*** RECORDS FOR THE EXERCISE Section Begins ***

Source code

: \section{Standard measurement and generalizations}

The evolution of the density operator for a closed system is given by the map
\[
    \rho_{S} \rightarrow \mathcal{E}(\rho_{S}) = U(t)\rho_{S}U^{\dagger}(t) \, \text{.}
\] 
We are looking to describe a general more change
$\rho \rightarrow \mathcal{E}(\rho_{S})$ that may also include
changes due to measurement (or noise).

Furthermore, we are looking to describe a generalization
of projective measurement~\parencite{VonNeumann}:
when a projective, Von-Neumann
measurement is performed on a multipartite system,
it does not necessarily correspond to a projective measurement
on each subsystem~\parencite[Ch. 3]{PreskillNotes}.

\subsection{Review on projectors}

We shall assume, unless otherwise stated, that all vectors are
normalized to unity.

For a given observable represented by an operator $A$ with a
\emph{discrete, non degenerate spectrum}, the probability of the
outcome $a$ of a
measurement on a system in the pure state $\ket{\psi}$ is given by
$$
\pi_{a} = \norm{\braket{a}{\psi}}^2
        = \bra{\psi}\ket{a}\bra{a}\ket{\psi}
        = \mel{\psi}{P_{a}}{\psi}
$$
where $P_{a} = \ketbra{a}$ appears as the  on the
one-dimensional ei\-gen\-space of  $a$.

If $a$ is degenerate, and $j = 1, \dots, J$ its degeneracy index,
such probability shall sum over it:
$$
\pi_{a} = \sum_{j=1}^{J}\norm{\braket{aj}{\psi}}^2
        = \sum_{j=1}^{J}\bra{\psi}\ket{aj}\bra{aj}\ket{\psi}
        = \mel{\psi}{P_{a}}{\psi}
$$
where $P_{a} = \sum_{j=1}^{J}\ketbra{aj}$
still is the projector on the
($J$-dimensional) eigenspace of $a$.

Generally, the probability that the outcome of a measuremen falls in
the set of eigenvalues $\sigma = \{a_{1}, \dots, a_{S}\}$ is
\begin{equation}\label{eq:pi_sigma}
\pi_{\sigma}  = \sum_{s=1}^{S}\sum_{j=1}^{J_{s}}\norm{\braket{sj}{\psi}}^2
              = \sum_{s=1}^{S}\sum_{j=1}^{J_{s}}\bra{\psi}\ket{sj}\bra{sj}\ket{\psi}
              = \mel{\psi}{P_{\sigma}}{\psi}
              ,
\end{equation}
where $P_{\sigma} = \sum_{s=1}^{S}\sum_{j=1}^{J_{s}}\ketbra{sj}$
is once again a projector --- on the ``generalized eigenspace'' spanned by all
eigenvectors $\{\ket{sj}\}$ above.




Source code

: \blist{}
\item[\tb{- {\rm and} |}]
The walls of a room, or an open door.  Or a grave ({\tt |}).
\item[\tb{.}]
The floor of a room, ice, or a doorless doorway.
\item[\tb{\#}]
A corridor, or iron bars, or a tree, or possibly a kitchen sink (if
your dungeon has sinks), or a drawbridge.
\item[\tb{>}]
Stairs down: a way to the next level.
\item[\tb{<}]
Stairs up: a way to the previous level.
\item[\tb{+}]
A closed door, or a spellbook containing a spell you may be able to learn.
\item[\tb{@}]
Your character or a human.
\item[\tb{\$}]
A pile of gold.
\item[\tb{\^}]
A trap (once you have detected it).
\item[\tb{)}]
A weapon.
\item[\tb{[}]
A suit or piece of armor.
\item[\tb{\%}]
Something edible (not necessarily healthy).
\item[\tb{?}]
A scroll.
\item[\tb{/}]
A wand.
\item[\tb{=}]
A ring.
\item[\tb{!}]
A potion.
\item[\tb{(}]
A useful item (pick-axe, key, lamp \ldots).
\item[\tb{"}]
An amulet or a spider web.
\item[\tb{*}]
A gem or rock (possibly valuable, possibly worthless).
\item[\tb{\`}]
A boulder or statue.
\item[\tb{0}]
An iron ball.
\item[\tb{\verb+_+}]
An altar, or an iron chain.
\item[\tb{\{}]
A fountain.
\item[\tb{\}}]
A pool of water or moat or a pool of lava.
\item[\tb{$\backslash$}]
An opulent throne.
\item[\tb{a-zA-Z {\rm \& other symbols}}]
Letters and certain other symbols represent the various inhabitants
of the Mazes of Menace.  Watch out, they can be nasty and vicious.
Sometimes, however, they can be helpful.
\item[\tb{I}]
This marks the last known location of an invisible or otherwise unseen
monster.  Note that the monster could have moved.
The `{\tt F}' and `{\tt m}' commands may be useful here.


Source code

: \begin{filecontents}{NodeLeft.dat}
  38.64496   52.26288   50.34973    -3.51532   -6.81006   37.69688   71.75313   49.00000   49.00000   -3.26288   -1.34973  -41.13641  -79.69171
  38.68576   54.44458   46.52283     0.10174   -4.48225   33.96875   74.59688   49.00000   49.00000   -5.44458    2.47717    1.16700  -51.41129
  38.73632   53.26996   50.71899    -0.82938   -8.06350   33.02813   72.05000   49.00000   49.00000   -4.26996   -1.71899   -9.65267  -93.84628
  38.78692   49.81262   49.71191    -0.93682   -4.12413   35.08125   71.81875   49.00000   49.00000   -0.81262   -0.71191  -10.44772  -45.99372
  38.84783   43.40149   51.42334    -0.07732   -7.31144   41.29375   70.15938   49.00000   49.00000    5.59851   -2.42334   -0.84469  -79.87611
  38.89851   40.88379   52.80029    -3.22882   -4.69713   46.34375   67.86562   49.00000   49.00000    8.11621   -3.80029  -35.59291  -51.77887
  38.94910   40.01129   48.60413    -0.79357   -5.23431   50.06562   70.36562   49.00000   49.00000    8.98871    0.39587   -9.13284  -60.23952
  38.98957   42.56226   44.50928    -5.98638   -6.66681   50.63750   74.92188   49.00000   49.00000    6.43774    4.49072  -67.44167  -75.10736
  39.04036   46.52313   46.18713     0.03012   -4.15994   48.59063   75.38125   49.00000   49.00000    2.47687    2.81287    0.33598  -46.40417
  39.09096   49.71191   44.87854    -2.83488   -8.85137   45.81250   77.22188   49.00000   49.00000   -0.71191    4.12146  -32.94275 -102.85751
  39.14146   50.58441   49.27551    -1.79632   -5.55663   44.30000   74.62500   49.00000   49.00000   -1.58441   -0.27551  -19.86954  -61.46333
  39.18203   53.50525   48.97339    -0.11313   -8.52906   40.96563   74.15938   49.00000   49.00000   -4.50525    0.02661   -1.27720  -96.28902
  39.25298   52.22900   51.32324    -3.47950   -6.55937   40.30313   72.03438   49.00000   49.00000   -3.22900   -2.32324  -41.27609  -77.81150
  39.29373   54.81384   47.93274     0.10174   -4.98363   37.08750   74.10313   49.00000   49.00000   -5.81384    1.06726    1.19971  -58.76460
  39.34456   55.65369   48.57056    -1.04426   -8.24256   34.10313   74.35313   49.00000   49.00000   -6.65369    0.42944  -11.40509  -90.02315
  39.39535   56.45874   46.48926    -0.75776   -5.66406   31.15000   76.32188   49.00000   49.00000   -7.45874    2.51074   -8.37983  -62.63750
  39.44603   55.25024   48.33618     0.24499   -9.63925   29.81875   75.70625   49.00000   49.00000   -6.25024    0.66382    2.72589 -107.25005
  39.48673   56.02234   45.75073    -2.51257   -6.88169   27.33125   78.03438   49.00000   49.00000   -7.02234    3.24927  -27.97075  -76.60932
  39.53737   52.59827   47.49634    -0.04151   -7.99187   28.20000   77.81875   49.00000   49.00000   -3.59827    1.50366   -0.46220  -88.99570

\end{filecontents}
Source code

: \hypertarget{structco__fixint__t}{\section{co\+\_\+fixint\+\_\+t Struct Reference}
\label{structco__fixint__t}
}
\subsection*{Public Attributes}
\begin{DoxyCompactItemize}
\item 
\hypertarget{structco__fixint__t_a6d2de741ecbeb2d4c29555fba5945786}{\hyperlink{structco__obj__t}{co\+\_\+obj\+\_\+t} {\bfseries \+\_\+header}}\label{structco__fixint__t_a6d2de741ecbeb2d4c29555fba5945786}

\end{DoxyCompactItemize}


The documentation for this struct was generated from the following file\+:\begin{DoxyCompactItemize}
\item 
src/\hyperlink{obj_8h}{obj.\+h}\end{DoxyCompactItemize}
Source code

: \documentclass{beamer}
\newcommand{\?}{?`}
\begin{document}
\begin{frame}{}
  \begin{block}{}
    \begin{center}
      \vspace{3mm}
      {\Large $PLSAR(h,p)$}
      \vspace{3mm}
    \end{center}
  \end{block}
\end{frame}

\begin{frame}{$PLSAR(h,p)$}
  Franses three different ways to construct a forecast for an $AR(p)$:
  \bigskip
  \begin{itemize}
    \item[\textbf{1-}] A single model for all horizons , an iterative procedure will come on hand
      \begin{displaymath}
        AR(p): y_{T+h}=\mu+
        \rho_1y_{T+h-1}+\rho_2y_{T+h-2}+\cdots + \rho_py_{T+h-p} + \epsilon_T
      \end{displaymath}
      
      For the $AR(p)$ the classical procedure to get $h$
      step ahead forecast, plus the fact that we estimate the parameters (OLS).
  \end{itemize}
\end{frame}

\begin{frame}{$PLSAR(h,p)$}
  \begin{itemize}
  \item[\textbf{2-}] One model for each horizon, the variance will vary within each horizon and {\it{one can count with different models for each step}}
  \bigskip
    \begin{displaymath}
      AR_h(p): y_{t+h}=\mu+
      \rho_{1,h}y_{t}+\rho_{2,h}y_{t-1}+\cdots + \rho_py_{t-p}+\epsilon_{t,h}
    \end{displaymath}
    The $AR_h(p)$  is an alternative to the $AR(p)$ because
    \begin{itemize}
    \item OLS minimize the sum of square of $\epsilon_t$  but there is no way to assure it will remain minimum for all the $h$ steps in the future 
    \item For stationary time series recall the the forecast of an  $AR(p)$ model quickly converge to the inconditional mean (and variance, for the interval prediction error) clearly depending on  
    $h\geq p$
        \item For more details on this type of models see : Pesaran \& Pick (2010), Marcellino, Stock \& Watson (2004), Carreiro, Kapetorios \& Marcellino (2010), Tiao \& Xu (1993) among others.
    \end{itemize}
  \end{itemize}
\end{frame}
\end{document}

*** RECORDS FOR THE EXERCISE Section Ends ***

**EXERCISE INSTRUCTIONS:** Copy out the lines of the data where the word "useful" can be found.

**WORKED SOLUTION:**
A useful item (pick-axe, key, lamp \ldots).
The `{\tt F}' and `{\tt m}' commands may be useful here.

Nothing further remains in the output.